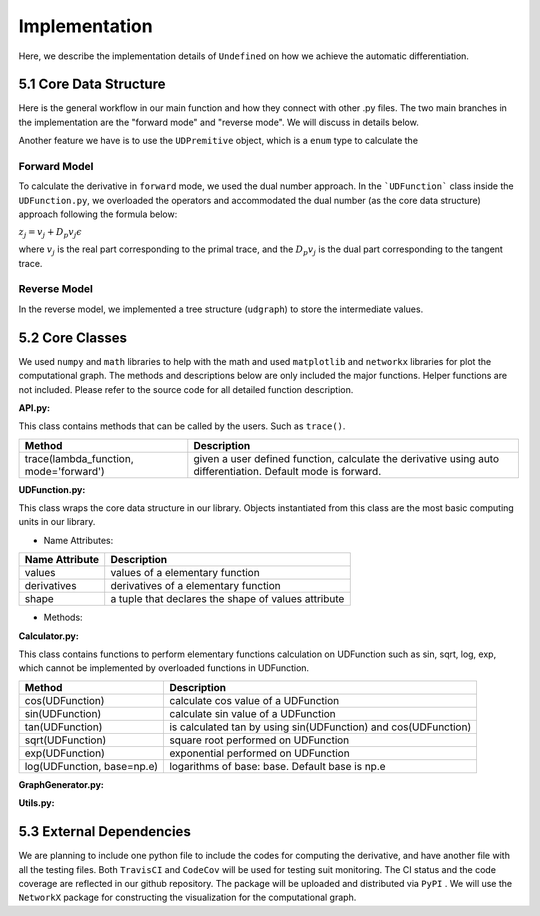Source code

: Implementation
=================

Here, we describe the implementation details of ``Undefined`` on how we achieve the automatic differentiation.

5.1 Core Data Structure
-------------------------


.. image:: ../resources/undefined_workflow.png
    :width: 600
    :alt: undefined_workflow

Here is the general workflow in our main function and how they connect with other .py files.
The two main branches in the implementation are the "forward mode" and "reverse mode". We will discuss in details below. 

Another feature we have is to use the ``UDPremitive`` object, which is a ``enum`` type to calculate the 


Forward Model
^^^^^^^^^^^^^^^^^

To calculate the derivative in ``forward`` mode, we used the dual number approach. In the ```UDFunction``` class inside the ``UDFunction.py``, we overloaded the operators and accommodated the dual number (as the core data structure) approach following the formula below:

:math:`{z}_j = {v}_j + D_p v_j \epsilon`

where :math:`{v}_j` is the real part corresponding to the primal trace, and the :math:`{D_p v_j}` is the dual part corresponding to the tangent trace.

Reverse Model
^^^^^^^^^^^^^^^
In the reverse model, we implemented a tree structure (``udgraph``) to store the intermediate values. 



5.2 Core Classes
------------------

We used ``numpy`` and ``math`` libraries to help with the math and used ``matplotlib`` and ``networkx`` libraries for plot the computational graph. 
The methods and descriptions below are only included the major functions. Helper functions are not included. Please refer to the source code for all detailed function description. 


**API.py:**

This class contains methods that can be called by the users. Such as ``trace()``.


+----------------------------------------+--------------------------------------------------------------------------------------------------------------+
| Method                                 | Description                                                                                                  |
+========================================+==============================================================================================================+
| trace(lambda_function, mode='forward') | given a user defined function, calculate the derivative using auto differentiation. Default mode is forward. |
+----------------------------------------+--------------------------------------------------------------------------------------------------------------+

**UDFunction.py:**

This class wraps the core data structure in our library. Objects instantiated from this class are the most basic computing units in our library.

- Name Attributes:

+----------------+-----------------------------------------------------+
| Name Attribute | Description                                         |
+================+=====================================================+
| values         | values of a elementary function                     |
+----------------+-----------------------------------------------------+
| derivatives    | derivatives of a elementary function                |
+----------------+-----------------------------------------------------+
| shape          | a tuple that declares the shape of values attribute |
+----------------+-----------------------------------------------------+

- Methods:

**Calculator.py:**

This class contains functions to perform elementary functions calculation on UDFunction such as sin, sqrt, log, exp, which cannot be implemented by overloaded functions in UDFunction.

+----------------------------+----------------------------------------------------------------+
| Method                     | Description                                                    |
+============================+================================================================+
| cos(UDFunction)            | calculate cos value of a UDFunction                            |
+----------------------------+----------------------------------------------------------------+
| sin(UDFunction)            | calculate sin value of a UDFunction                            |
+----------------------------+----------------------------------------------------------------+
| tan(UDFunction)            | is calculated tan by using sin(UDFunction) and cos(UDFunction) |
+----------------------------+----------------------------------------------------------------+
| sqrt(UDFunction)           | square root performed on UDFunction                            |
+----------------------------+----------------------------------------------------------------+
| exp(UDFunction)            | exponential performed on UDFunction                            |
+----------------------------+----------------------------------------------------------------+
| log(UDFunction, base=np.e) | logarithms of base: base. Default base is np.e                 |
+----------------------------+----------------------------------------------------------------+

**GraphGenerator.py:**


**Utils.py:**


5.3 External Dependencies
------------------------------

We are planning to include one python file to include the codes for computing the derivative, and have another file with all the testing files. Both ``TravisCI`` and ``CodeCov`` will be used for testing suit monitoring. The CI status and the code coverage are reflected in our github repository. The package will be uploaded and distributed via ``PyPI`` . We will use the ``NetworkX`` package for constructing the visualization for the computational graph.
==
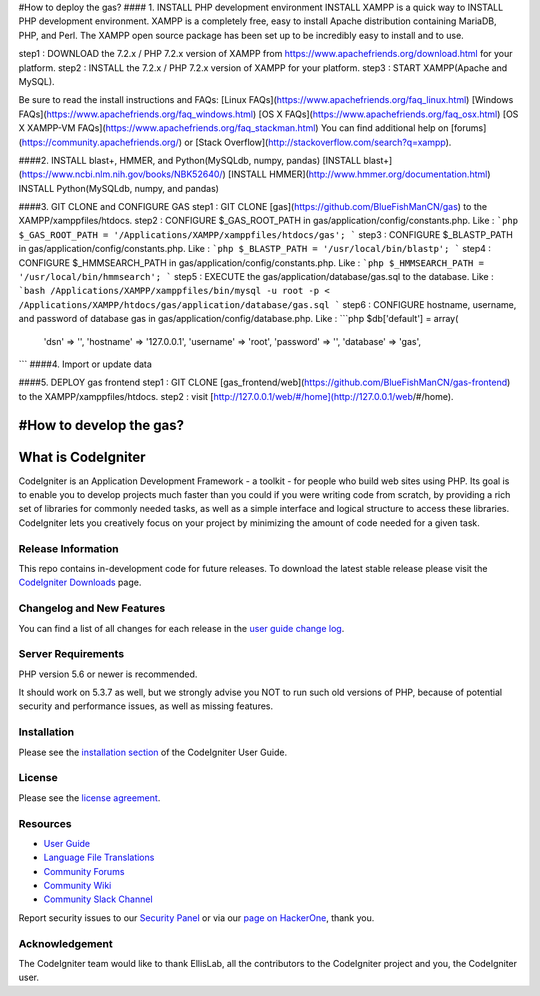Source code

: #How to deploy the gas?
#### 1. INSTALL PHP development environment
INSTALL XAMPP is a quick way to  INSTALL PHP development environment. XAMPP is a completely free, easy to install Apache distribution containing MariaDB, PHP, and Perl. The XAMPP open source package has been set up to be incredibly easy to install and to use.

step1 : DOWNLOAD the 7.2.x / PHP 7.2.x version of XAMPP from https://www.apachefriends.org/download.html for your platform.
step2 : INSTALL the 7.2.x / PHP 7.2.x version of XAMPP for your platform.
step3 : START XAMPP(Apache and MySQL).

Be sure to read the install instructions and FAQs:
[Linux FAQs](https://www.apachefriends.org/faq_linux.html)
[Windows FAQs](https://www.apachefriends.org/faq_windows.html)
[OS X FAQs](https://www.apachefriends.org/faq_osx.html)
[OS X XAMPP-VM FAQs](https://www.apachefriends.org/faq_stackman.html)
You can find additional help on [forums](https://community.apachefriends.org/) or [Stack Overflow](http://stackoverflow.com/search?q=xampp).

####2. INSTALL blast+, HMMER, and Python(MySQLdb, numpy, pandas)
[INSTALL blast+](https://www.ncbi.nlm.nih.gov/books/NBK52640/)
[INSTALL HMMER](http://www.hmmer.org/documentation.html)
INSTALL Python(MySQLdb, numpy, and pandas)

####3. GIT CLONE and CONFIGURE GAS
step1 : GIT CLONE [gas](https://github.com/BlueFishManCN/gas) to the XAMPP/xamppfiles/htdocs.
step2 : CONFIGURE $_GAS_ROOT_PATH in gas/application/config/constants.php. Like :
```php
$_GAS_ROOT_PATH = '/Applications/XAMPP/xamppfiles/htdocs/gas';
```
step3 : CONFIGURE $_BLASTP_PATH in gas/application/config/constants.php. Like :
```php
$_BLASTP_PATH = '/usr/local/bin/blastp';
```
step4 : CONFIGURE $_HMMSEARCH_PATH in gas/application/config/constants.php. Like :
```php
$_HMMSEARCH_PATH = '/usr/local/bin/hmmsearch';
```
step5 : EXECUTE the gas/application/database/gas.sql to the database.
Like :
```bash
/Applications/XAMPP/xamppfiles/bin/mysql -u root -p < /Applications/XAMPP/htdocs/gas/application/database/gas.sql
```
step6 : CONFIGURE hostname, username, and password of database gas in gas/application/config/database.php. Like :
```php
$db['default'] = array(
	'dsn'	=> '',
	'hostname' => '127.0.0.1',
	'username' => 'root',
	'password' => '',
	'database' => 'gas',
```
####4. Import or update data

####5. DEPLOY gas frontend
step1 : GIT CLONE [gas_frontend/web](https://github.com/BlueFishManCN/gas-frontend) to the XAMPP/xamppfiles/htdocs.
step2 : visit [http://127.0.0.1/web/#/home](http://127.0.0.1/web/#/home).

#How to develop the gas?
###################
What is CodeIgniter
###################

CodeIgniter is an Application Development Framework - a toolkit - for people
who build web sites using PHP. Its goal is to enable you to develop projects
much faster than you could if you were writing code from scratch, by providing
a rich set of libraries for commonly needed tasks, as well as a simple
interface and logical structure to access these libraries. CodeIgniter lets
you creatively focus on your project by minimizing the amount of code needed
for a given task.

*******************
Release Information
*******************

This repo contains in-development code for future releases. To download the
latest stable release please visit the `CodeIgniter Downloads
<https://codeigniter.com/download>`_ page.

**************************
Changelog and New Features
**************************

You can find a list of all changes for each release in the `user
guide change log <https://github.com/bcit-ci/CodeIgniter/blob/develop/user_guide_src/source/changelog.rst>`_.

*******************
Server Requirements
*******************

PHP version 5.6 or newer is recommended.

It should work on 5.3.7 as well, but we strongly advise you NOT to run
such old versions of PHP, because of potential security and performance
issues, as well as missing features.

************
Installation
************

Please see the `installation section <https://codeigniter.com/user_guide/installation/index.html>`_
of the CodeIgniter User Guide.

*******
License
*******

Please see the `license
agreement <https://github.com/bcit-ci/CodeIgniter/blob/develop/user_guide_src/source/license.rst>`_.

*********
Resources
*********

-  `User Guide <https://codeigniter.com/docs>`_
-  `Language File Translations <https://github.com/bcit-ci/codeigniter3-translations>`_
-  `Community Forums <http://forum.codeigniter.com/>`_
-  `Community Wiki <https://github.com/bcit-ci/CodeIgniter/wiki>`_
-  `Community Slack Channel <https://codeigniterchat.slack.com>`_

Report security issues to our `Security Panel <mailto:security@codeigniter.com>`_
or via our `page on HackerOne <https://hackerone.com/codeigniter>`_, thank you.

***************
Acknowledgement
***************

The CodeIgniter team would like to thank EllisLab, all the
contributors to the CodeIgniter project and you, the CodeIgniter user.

### What you will do:
Wherever a line holds the word "htdocs", copy that line out of the entries above.

### Answer:
step1 : GIT CLONE [gas](https://github.com/BlueFishManCN/gas) to the XAMPP/xamppfiles/htdocs.
$_GAS_ROOT_PATH = '/Applications/XAMPP/xamppfiles/htdocs/gas';
/Applications/XAMPP/xamppfiles/bin/mysql -u root -p < /Applications/XAMPP/htdocs/gas/application/database/gas.sql
step1 : GIT CLONE [gas_frontend/web](https://github.com/BlueFishManCN/gas-frontend) to the XAMPP/xamppfiles/htdocs.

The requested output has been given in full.